Editor:
By any measure of the natural environment, Malibu has to have one of the more attractive climates and beachfront settings in the world.
By any measure of the man made environment, it conversely also has to be one of most poorly planned and mismanaged fronting any coast.
With that truly sad but candid critical judgment, we say good bye and good luck to Bonnie Blue as the city’s planning director, who recently disclosed was resigning and moving back home to Florida.
In the wake of her16 year tenure, the last five as the titular head of Malibu’s most murky ministry, she is leaving behind a muddle of planning failures for which she could be held at least partially responsible.
These projects include a fractured civic center, slap dash retail and restaurant development, fumbling the hyped but tortuous Rebuild effort, arbitrary and capricious project reviews by her mostly subservient staff, favoring special interests, especially if they do the heavy work of drafting opinions, and deferring to generally obsequious consultants and project facilitators.
Actually, “responsible” is a chary label, for Bonnie has not particularly shown any initiative as a resourceful, inspired planner, striving to make our community more livable. Rather, she displayed a contrite tendency as a highly paid bureaucrat protective of office prerogatives while indubitably following the directions of a wily city manager and a disingenuous city attorney.

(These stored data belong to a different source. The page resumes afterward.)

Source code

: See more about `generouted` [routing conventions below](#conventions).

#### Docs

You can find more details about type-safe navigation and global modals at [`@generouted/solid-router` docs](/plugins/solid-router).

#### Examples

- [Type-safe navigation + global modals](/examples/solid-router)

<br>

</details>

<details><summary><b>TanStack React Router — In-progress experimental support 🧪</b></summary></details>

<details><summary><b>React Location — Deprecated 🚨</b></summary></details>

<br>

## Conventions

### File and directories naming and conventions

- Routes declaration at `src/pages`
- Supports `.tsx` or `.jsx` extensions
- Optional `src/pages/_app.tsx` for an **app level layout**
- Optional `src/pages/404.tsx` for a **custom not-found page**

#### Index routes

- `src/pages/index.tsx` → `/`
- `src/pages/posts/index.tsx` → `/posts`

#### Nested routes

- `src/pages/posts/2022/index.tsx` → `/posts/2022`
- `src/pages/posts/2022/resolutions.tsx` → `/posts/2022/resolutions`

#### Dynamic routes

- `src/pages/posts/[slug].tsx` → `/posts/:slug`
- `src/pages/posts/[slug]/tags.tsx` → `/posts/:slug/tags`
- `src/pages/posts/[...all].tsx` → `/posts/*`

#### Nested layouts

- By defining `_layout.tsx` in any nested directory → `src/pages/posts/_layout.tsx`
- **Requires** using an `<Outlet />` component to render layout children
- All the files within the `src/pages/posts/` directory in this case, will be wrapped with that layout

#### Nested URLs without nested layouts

One does wonders if this despotic duo in a cloudy City Hall might have prompted Bonnie’s resignation from her nearly $200,000 a year pay and perks sinecure, in the midst of a disconsolate pandemic.
There have been rumors of disagreements between her and the currently favored Rebuild expeditor Yolanda Bundy, who is said to be at least trying to advocate for residents. Or more generally it could the continued public embarrassment of Bonnie’s attempted cover-ups of suspect decisions, for which she just might have been figuratively heaved off a Malibu pier. Reva is known not to take prisoners.
As for Bonnie, let’s hope there are fewer sharks in Florida’s planning waters.